Une vingtaine de participants, tous sourire aux lèvres, découvrent ou redécouvrent la sensation de la course. Mardi 9 avril, malgré la pluie, des patients de tous âges ont sillonné le stade US Talence et ses alentours.
L’organisateur de cet évènement : l’entreprise Proteor, qui développe des solutions d’appareillages et de composants orthopédiques afin d’aider les personnes amputées à mieux vivre avec leur handicap. L’objectif ? Organiser une journée d’essais encadrés de lames de course pour les personnes amputées tibiales et fémorales. Car les prothèses de la vie quotidienne ne permettent pas de courir, contrairement aux lames spécifiques développées par la société.
Au niveau des sensations, ça n’a rien à voir
« J’en ai pleuré », sourit Nicolas Perrier-Basly. Le jeune homme de 20 ans, amputé de sa jambe droite en janvier dernier suite à un accident de moto, a redécouvert la sensation de faire de la course et de s’entraîner. Très sportif, il était, avant son accident, en formation pour intégrer l’armée de l’air et devenir pilote de chasse. Toujours en rééducation au Centre de la Tour de Gassies, à Bruges, non loin de Bordeaux, ce sont les équipes de ce dernier qui l’ont poussé à participer à l’évènement. « Mais je savais que ça allait me plaire », rit-il. « Au niveau des sensations, ça n’a rien à voir. Tu passes d’un équipement fait pour la vie quotidienne à un équipement fait pour la performance ». Le jeune homme souligne « la propulsion » et « le rebond », possibles grâce à cette lame, encore plus efficaces qu’avec une jambe valide.

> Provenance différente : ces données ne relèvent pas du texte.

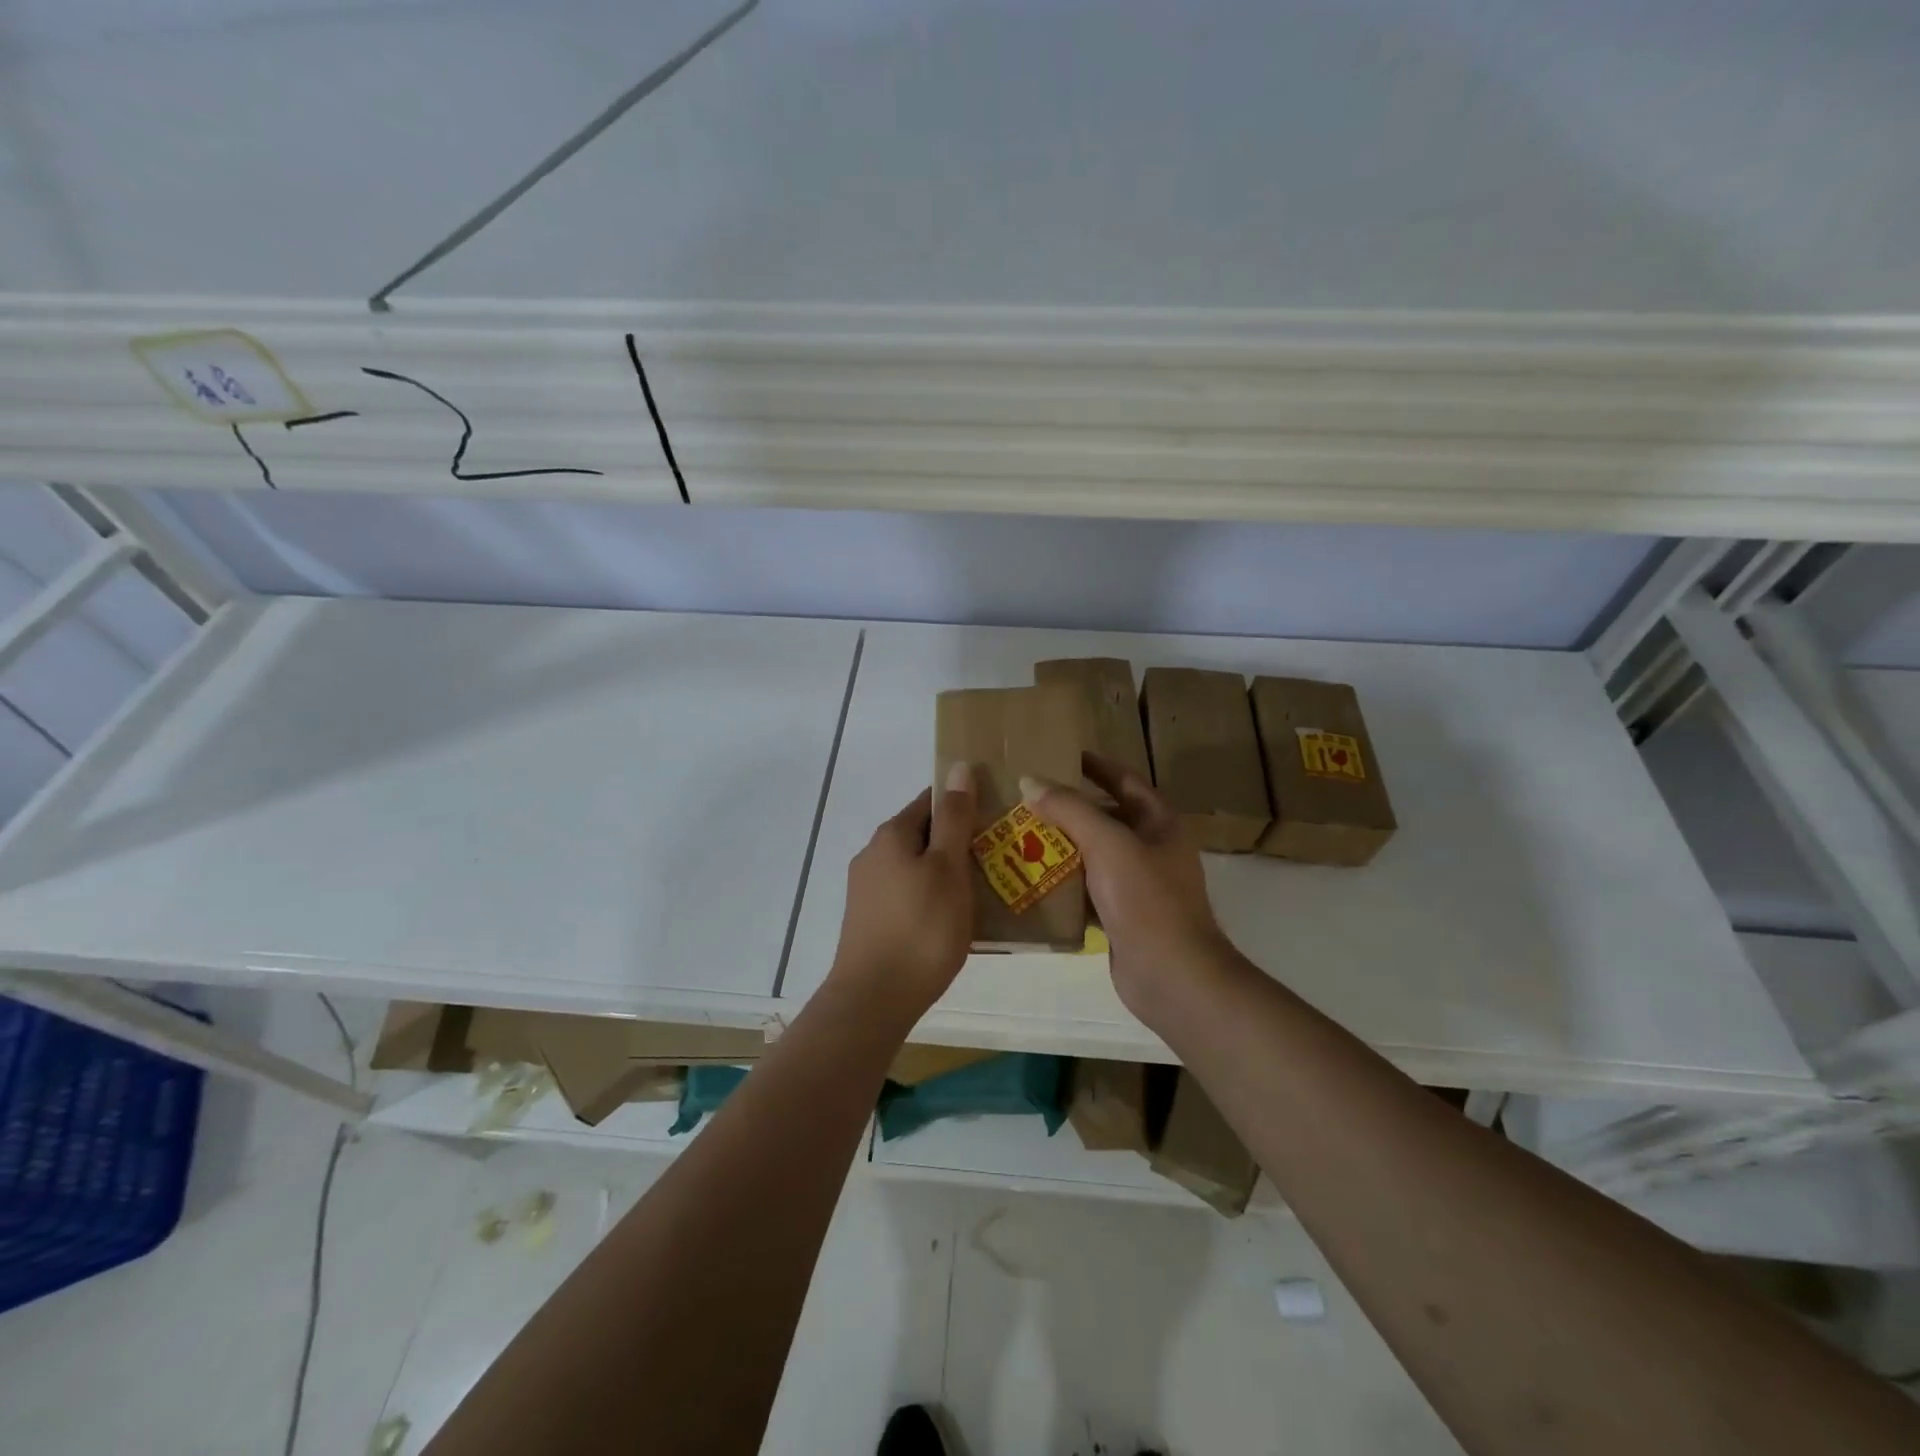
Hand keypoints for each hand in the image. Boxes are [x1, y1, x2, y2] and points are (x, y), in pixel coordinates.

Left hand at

Composée en fibres de verre et de carbone, la lame testée à Talence est destinée aux personnes amputées qui souhaitent retrouver une activité sportive, quel que soit leur niveau. Proteor, entreprise familiale basée en Bourgogne, organise régulièrement ce type d’évènement dans toute la France. « À Bordeaux, on en organise quasiment tous les ans », explique Alexandra Houiste, responsable marketing de la société. Comme Nicolas, la plupart des patients qui s’y rendent, y ont été envoyés par leur centre de rééducation ou leurs orthopédistes.

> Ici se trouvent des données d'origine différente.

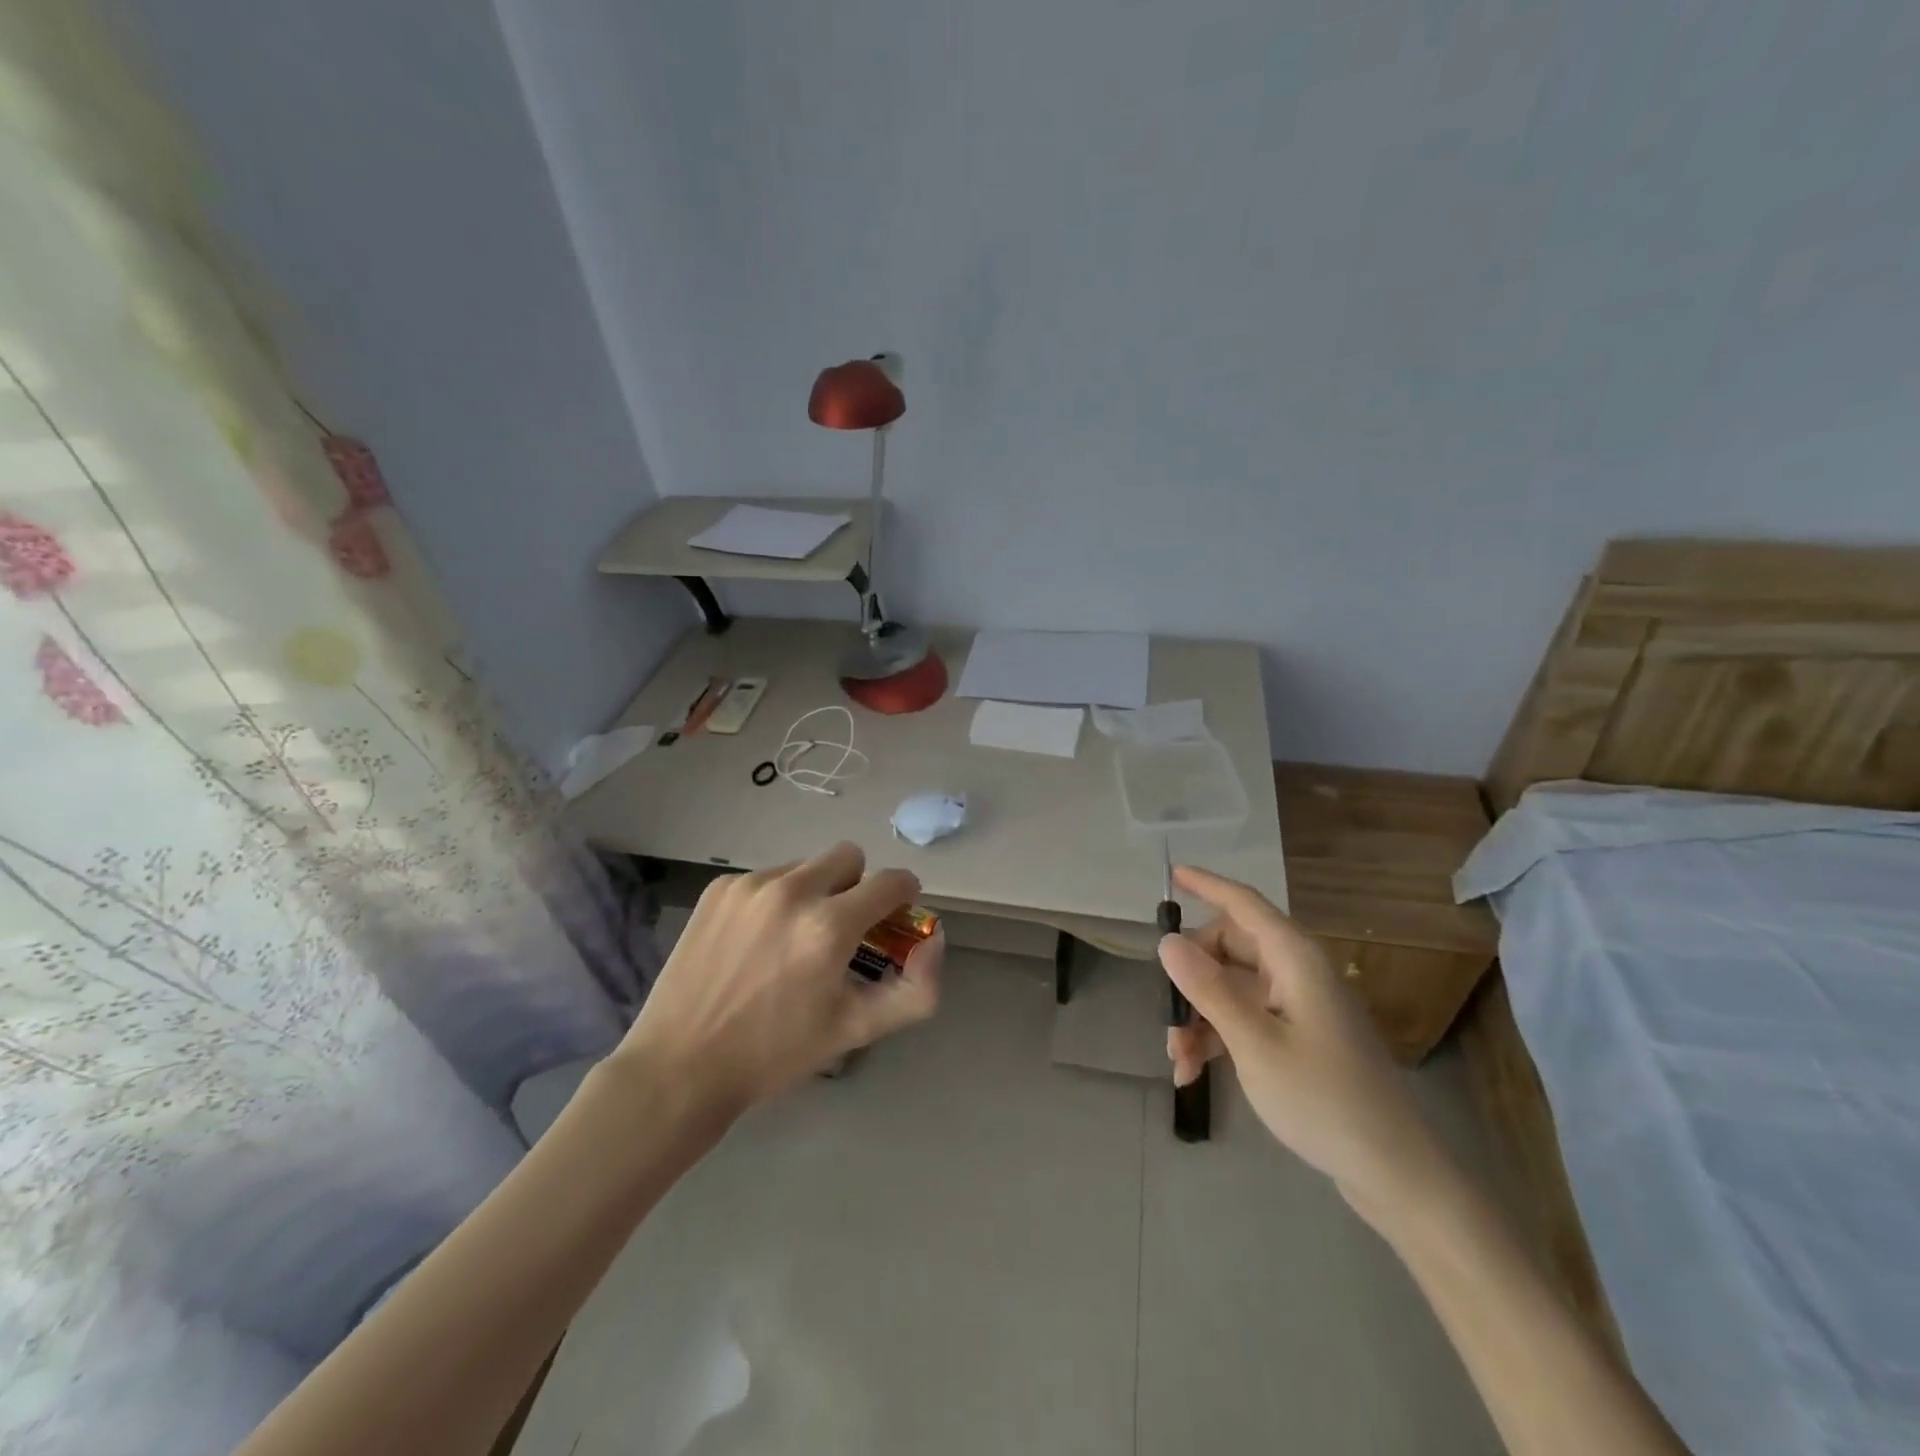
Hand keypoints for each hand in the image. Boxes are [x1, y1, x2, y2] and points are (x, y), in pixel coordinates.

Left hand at [619, 842, 942, 1120]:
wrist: (681, 1066)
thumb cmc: (776, 1053)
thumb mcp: (857, 1029)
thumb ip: (916, 988)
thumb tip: (934, 939)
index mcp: (829, 926)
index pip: (892, 881)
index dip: (903, 896)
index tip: (894, 916)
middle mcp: (792, 890)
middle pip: (850, 856)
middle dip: (857, 886)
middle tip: (842, 928)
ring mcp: (750, 885)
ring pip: (806, 866)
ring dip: (814, 892)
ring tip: (791, 940)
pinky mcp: (719, 888)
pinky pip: (767, 877)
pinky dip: (775, 899)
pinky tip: (755, 941)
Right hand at [1159, 865, 1453, 1220]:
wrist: (1393, 1173)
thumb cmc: (1323, 1099)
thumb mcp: (1254, 1043)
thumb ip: (1208, 988)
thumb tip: (1167, 941)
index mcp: (1294, 959)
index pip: (1243, 904)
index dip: (1206, 885)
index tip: (1171, 874)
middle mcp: (1296, 972)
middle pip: (1229, 948)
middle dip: (1190, 976)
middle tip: (1165, 1011)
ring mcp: (1298, 1005)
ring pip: (1230, 987)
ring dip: (1198, 1015)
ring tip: (1176, 1059)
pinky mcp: (1297, 1036)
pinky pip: (1244, 1018)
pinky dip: (1216, 1037)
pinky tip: (1192, 1073)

Entre 7 000 et 16 000 euros
Les potentiels utilisateurs font cependant face à un problème de taille. Contrairement aux prothèses de la vie quotidienne, ces équipements dédiés au sport ne sont pas remboursés par la Sécurité sociale, car non considérés comme nécessaires. Et il faut compter environ 7.000 euros pour une prothèse tibiale et 16.000 euros pour une prothèse fémorale dans le cas de Proteor.
Afin de permettre aux mieux les patients à acquérir ces équipements, l’entreprise met en relation les patients avec des associations ou des fonds de dotation comme Génération Avant-Garde. Ce projet de solidarité bordelais vise à donner accès au sport au plus grand nombre, et s’adresse aux personnes valides ou handicapées. Pour fournir des fonds aux patients qui ont recours à leurs services, Génération Avant-Garde organise des évènements, ou compte sur le soutient d’entreprises ou de particuliers. Mais les procédures sont longues, et les dossiers ne sont pas toujours acceptés.
« Pouvoir se reconstruire »
Thomas Garcia, 41 ans, s’est rendu à l’évènement pour « essayer de trouver des financements auprès de Génération Avant-Garde ». Après un accident du travail en juin 2022, alors qu’il était « chef d’entreprise dans le bâtiment », sa jambe droite a du lui être retirée « en urgence ». « Très sportif » de nature et compétiteur, le quarantenaire aurait également besoin d’une lame, afin de pouvoir performer dans les meilleures conditions. S’il avait déjà participé à une journée organisée dans sa ville d’origine Clermont-Ferrand, il a pu cette fois courir « 5 ou 6 kilomètres » avec la lame. Bien plus que le simple « test » de la première fois.
« Ces journées sont très importante pour nous », affirme Sophie Loubet, marraine de Génération Avant-Garde, également présente lors de la rencontre. « On attend tous les patients pour pouvoir essayer les prothèses […] Il y en a beaucoup qui sont venus sans même savoir qu’ils allaient pouvoir arriver à courir. Et il faut pouvoir leur donner cette prothèse, pour qu’ils puissent continuer à se reconstruire ».